- **Data records**
- - -

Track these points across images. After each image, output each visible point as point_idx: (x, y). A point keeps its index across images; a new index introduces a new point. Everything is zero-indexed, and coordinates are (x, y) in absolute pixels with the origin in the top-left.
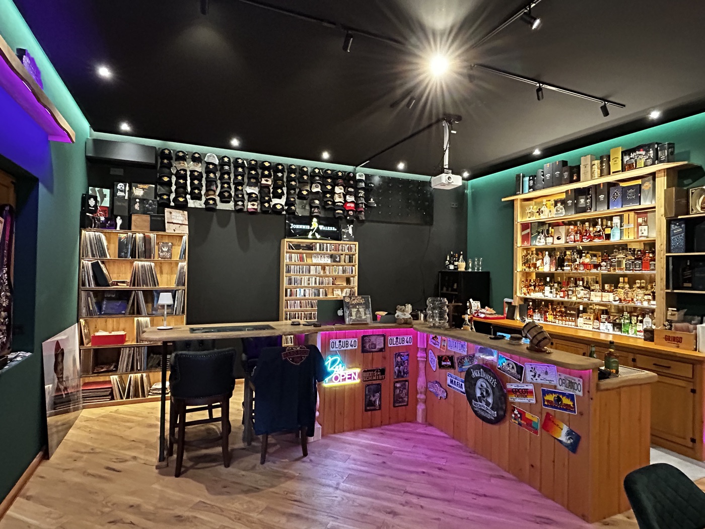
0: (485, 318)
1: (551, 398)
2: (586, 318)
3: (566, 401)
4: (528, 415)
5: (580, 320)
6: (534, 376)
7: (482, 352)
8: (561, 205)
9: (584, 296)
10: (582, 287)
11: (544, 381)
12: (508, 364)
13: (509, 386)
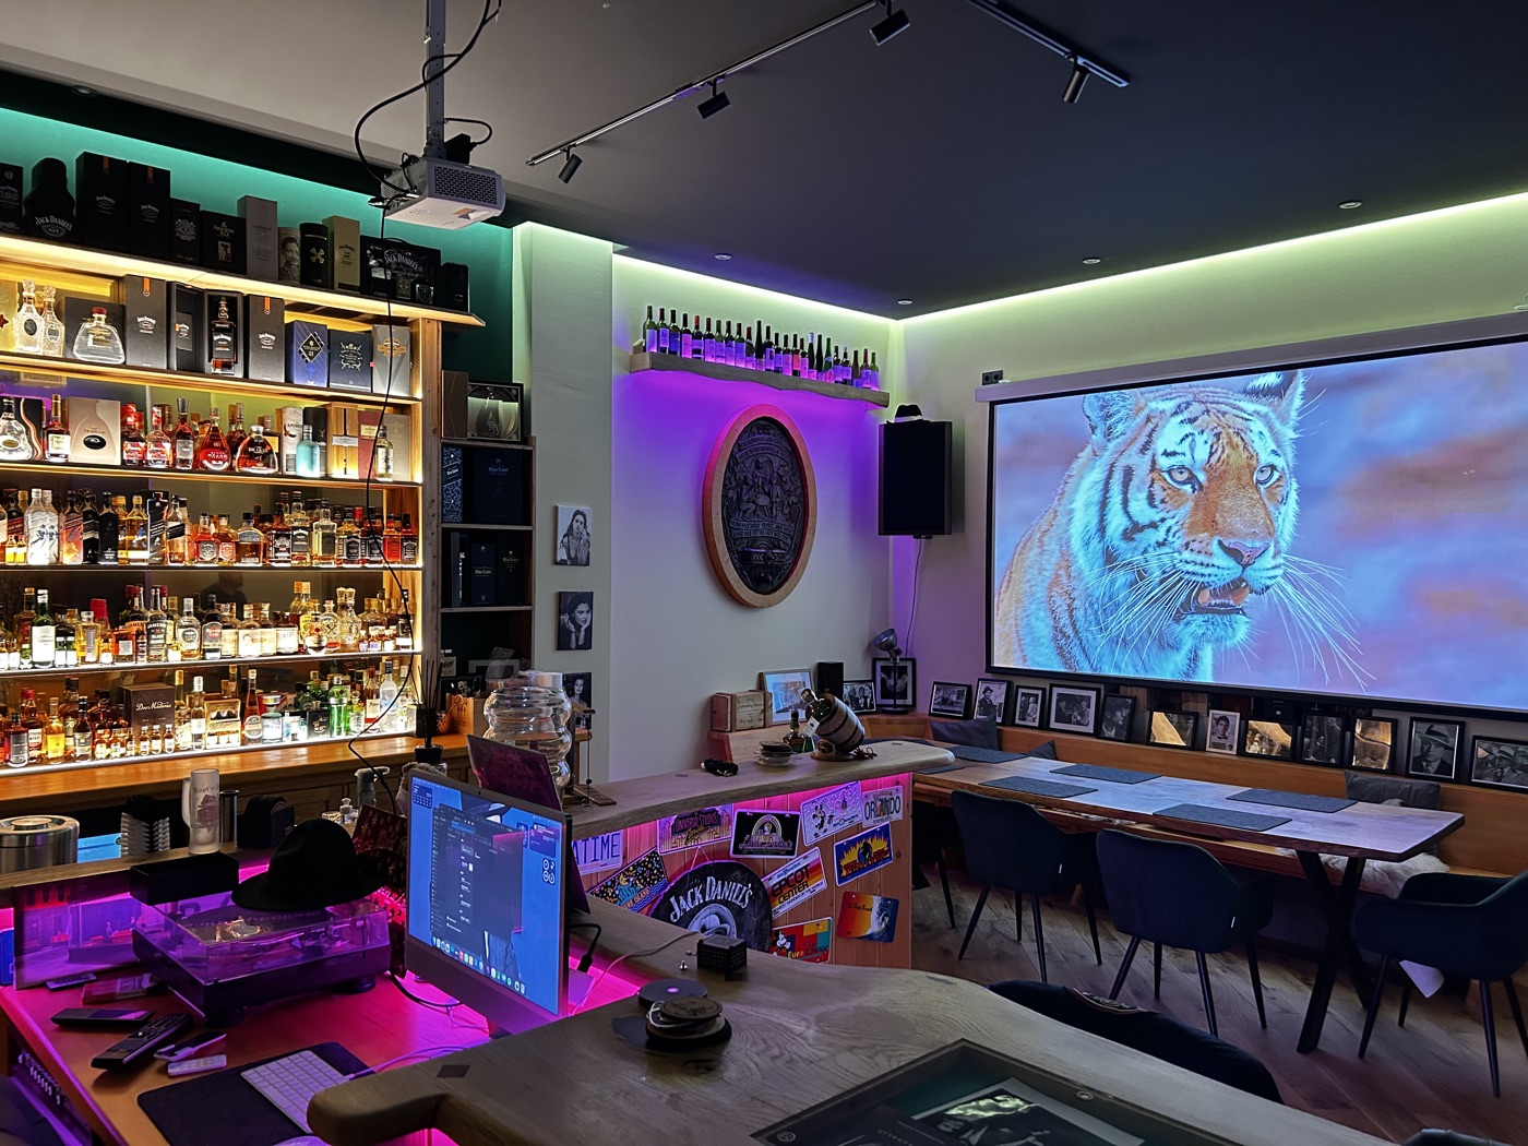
1: (852, 856)
2: (219, 717)
3: (878, 845)
4: (810, 928)
5: (197, 726)
6: (821, 825)
7: (684, 831)
8: (107, 322)
9: (208, 645)
10: (195, 621)
11: (838, 827)
12: (762, 827)
13: (768, 883)
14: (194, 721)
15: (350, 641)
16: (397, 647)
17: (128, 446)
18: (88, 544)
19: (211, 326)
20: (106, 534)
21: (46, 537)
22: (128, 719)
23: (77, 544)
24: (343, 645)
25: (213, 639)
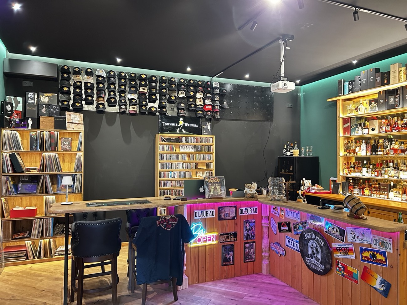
0: (315, 193)
1: (367, 254)
2: (396, 192)
3: (379, 257)
4: (350, 268)
8: (374, 103)
10: (392, 168)
11: (361, 241)
13: (334, 246)
21: (364, 150)
23: (369, 152)
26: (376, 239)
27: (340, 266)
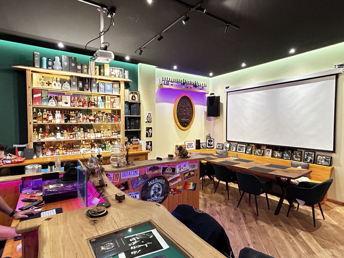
1: (187, 175)
2: (87, 148)
3: (192, 173)
4: (178, 188)
5: (84, 149)
6: (180, 170)
7: (152, 170)
8: (68, 83)
9: (85, 136)
10: (83, 132)
11: (184, 170)
12: (168, 170)
13: (169, 180)
14: (83, 148)
15: (110, 135)
16: (118, 137)
17: (71, 103)
18: (65, 120)
19: (85, 83)
20: (68, 118)
21: (59, 118)
22: (72, 148)
23: (63, 120)
24: (109, 136)
25: (86, 135)
26: (191, 165)
27: (172, 190)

- - -

- **What you have to do**
Pictures excluded, output exactly the line that contains "3: (566, 401)" and every line after it to the end of the data above.

- **Written response**
3: (566, 401)
4: (528, 415)
5: (580, 320)
6: (534, 376)
7: (482, 352)
8: (561, 205)
9: (584, 296)
10: (582, 287)
11: (544, 381)
12: (508, 364)
13: (509, 386)
1: (852, 856)
2: (219, 717)
3: (878, 845)
4: (810, 928)
5: (197, 726)
6: (821, 825)
7: (684, 831)
8: (107, 322)
9: (208, 645)
10: (195, 621)
11: (838, 827)
12: (762, 827)
13: (768, 883)
14: (194, 721)
15: (350, 641)
16: (397, 647)
17: (128, 446)
18: (88, 544)
19: (211, 326)
20: (106, 534)
21: (46, 537)
22: (128, 719)
23: (77, 544)
24: (343, 645)
25: (213, 639)
0: (315, 193)
1: (367, 254)
2: (396, 192)
3: (379, 257)
4: (350, 268)
8: (374, 103)
10: (392, 168)
11: (361, 241)
13: (334, 246)
21: (364, 150)
23: (369, 152)
26: (376, 239)
27: (340, 266)
1: (187, 175)
2: (87, 148)
3: (192, 173)
4: (178, 188)
5: (84, 149)
6: (180, 170)
7: (152, 170)
8: (68, 83)
9: (85, 136)
10: (83, 132)
11: (184, 170)
12: (168, 170)
13: (169, 180)
14: (83, 148)
15: (110, 135)
16: (118, 137)
17: (71, 103)
18: (65, 120)
19: (85, 83)
20: (68, 118)
21: (59, 118)
22: (72, 148)
23: (63, 120)
24: (109, 136)
25: (86, 135)
26: (191, 165)
27: (172, 190)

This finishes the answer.